_Description of the task:_
Reproduce the article on hospital stocks falling as investors moved to insurers word for word, in its entirety.

_Page excerpt:_
..........

Hospital Stocks Drop as Investors Shift Bets to Insurers

Tenet Healthcare Corp. and HCA Holdings Inc. led hospital stocks lower as traders shifted bets to health insurers that stand to benefit from a U.S. government decision to pare back a cut in their Medicare payments.

Tenet fell 7.8 percent to $44.09 at the close of trading in New York, its biggest decline since Dec. 2, 2011. Nashville, Tennessee-based HCA, the biggest for-profit hospital chain, fell 4.9 percent, the most since Dec. 13, 2012. Community Health Systems Inc., based in Franklin, Tennessee, tumbled 4.7 percent.

Most health insurers, including Humana Inc., gained for a third day on the U.S. government’s April 1 announcement that the companies won a reprieve from a planned cut in a key Medicare payment rate. Investors may be shifting money from hospital stocks into health insurers after the decision, Sheryl Skolnick, an analyst at CRT Capital Group in Stamford, Connecticut, wrote in a note to clients today.

“We see this as a sector rotation out of hospitals and into health plans that started with the Medicare Advantage rate release Monday evening and that continues today,” she said.

..........

_Extracted records:_
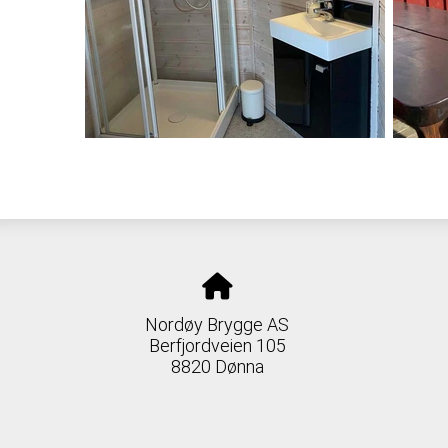
Nordøy Brygge AS
Berfjordveien 105
8820 Dønna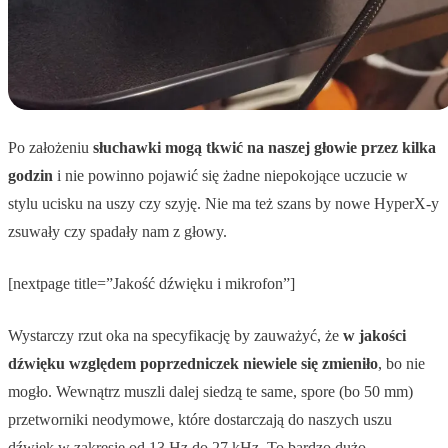
Po założeniu
słuchawki mogą tkwić na naszej głowie przez kilka
godzin
i nie powinno pojawić się żadne niepokojące uczucie w
stylu ucisku na uszy czy szyję. Nie ma też szans by nowe HyperX-y
zsuwały czy spadały nam z głowy.
[nextpage title=”Jakość dźwięku i mikrofon”]
Wystarczy rzut oka na specyfikację by zauważyć, że
w jakości
dźwięku względem poprzedniczek niewiele się zmieniło
, bo nie
mogło. Wewnątrz muszli dalej siedzą te same, spore (bo 50 mm)
przetworniki neodymowe, które dostarczają do naszych uszu
dźwięk w zakresie od 13 Hz do 27 kHz. To bardzo dużo,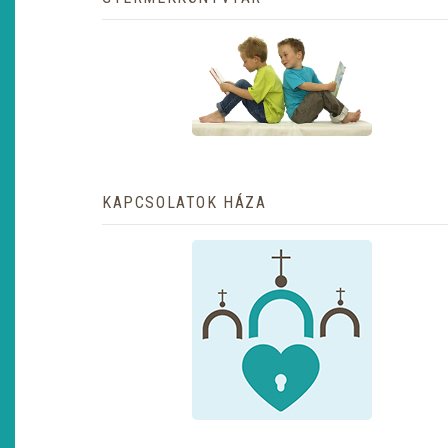
KAPCSOLATOK HÁZA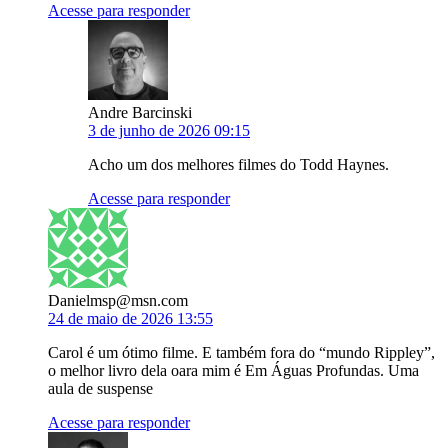
Acesse para responder
Andre Barcinski
3 de junho de 2026 09:15
Acho um dos melhores filmes do Todd Haynes.
Acesse para responder
Danielmsp@msn.com
24 de maio de 2026 13:55
Carol é um ótimo filme. E também fora do “mundo Rippley”,
o melhor livro dela oara mim é Em Águas Profundas. Uma
aula de suspense
Acesse para responder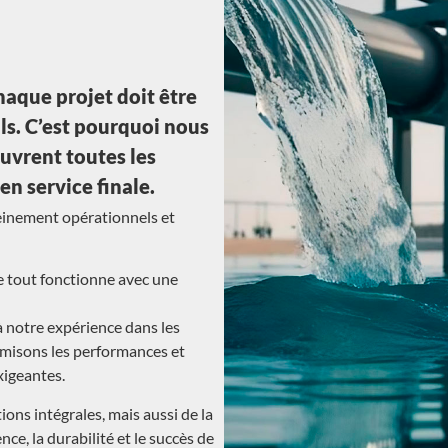
aque projet doit être
ils. C’est pourquoi nous
uvrent toutes les
en service finale.
leinement opérationnels et
ue tout fonctionne avec une
à notre expérience dans les
imisons les performances et
xigeantes.
ons intégrales, mais aussi de la
nce, la durabilité et le succès de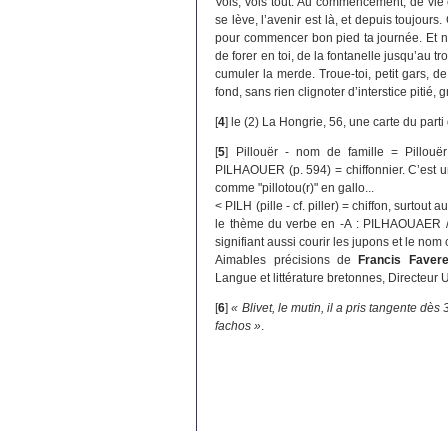
Vois, vois tout. Au commencement, de vie
se lève, l’avenir est là, et depuis toujo
pour commencer bon pied ta journée. Et ne
de forer en toi, de la fontanelle jusqu’au tr
cumuler la merde. Troue-toi, petit gars, d
fond, sans rien clignoter d’interstice pitié,
[
4
]
le (2) La Hongrie, 56, une carte du parti
[
5
]
Pillouër - nom de famille = Pillou
PILHAOUER (p. 594) = chiffonnier. C’est
comme "pillotou(r)" en gallo...
< PILH (pille - cf. piller) = chiffon, surtou
le thème du verbe en -A : PILHAOUAER /pi
signifiant aussi courir les jupons et le nom
Aimables précisions de
Francis Faver
Langue et littérature bretonnes, Directeu
[
6
]
« Blivet, le mutin, il a pris tangente dès
fachos »
.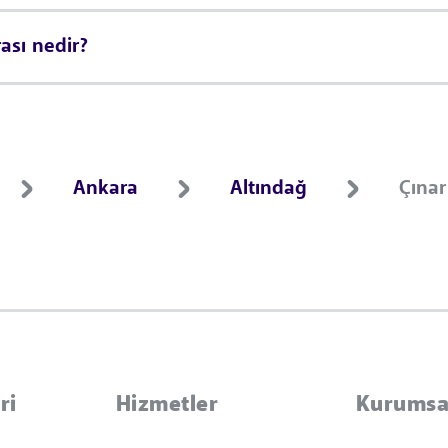
ası nedir?
Ankara
Altındağ
Çınar
ri
Hizmetler
Kurumsa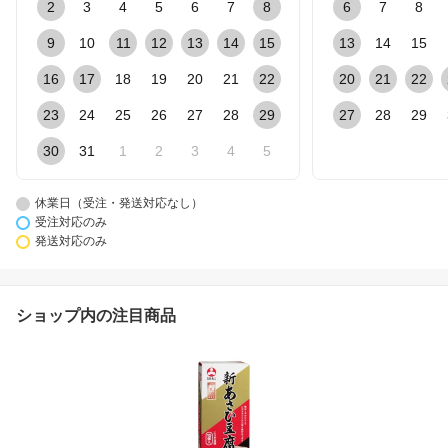
2
3
4
5
6
7
8
6
7
8
9
10
11
12
13
14
15
13
14
15
16
17
18
19
20
21
22
20
21
22
23
24
25
26
27
28
29
27
28
29
30
31
1
2
3
4
5
休業日（受注・発送対応なし）
受注対応のみ
発送対応のみ
ショップ内の注目商品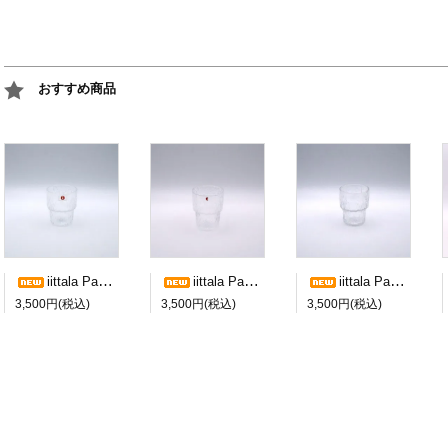
おすすめ商品
iittala Paadar ショットグラス a
iittala Paadar ショットグラス b
iittala Paadar ショットグラス c
3,500円(税込)
3,500円(税込)
3,500円(税込)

..........

_Task answer:_
Hospital Stocks Drop as Investors Shift Bets to Insurers

Tenet Healthcare Corp. and HCA Holdings Inc. led hospital stocks lower as traders shifted bets to health insurers that stand to benefit from a U.S. government decision to pare back a cut in their Medicare payments.

Tenet fell 7.8 percent to $44.09 at the close of trading in New York, its biggest decline since Dec. 2, 2011. Nashville, Tennessee-based HCA, the biggest for-profit hospital chain, fell 4.9 percent, the most since Dec. 13, 2012. Community Health Systems Inc., based in Franklin, Tennessee, tumbled 4.7 percent.

Most health insurers, including Humana Inc., gained for a third day on the U.S. government’s April 1 announcement that the companies won a reprieve from a planned cut in a key Medicare payment rate. Investors may be shifting money from hospital stocks into health insurers after the decision, Sheryl Skolnick, an analyst at CRT Capital Group in Stamford, Connecticut, wrote in a note to clients today.

“We see this as a sector rotation out of hospitals and into health plans that started with the Medicare Advantage rate release Monday evening and that continues today,” she said.